Strictly plumbing for me, plumbing wears me out at the end of the day, don't have time for other work.


----------



## service guy (Jun 26, 2008)

To answer this thread. Plumbing takes ALL my time. I make my living exclusively from service plumbing. I believe in capitalist specialization. That way I'll always be in demand and not a 'jack of all trades, master of none' that many 'handymen' are.:whistling2:


----------



## Double-A (Aug 17, 2008)

I'm trying to take over the world. Seems to be working better now, so I don't plumb much anymore.

It is tough however, when no one really knows that I'm in charge. But I was the one that decided red lights should be red and not purple. So I've made some progress.


----------



## Bill (Jun 17, 2008)

Double-A said:


> But I was the one that decided red lights should be red and not purple. So I've made some progress.


You referring to tail lights? 
If so, I hate them too.
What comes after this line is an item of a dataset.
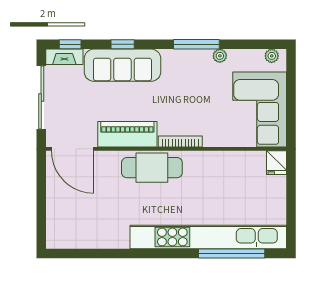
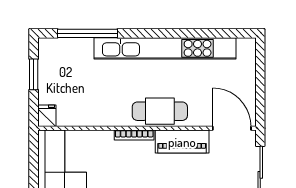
window: (291, 208) -> (34, 74), added
kitchen unit: (208, 237) -> (165, 48), moved

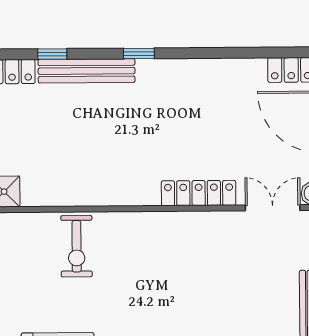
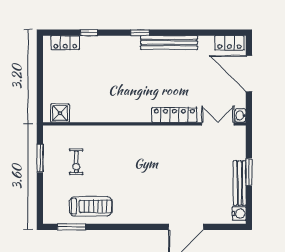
bench: (87, 71) -> (169, 43), moved
exercise bike: (77, 246) -> (76, 162), moved, width x0.73, depth x0.72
Red is red


----------



## Double-A (Aug 17, 2008)

Just red lights in general. You can do that when you take over the world. Now if I can just get the French to fall in line....


----------



## user4 (Jun 12, 2008)

Double-A said:


> Just red lights in general. You can do that when you take over the world. Now if I can just get the French to fall in line....


Enjoy your poutine.


----------



## jeffc (Jul 8, 2008)

plumbing and backflow testing full time. working around the house part-time


----------



## 422 plumber (Jul 31, 2008)

I want to have my wife make some poutine for me. As if I need more fries, cheese curds and gravy in my life.


----------



## uaplumber (Jun 16, 2008)

I have decided to re-intoduce myself to plumbing service work. I used to enjoy figuring out what others could not but got away from it. However, as time goes by, I am getting back it it more and more and starting to see what I have missed. I feel like Gregory House again. Finding out what others cannot is a great feeling.


----------



## Herk (Jun 12, 2008)

Plumbing is my support. But I also repair computers and get a few extra bucks doing that when plumbing is slow. I do the computers because I enjoy it and like the challenge. I bring a lot of dead ones to life., sometimes by accident.


----------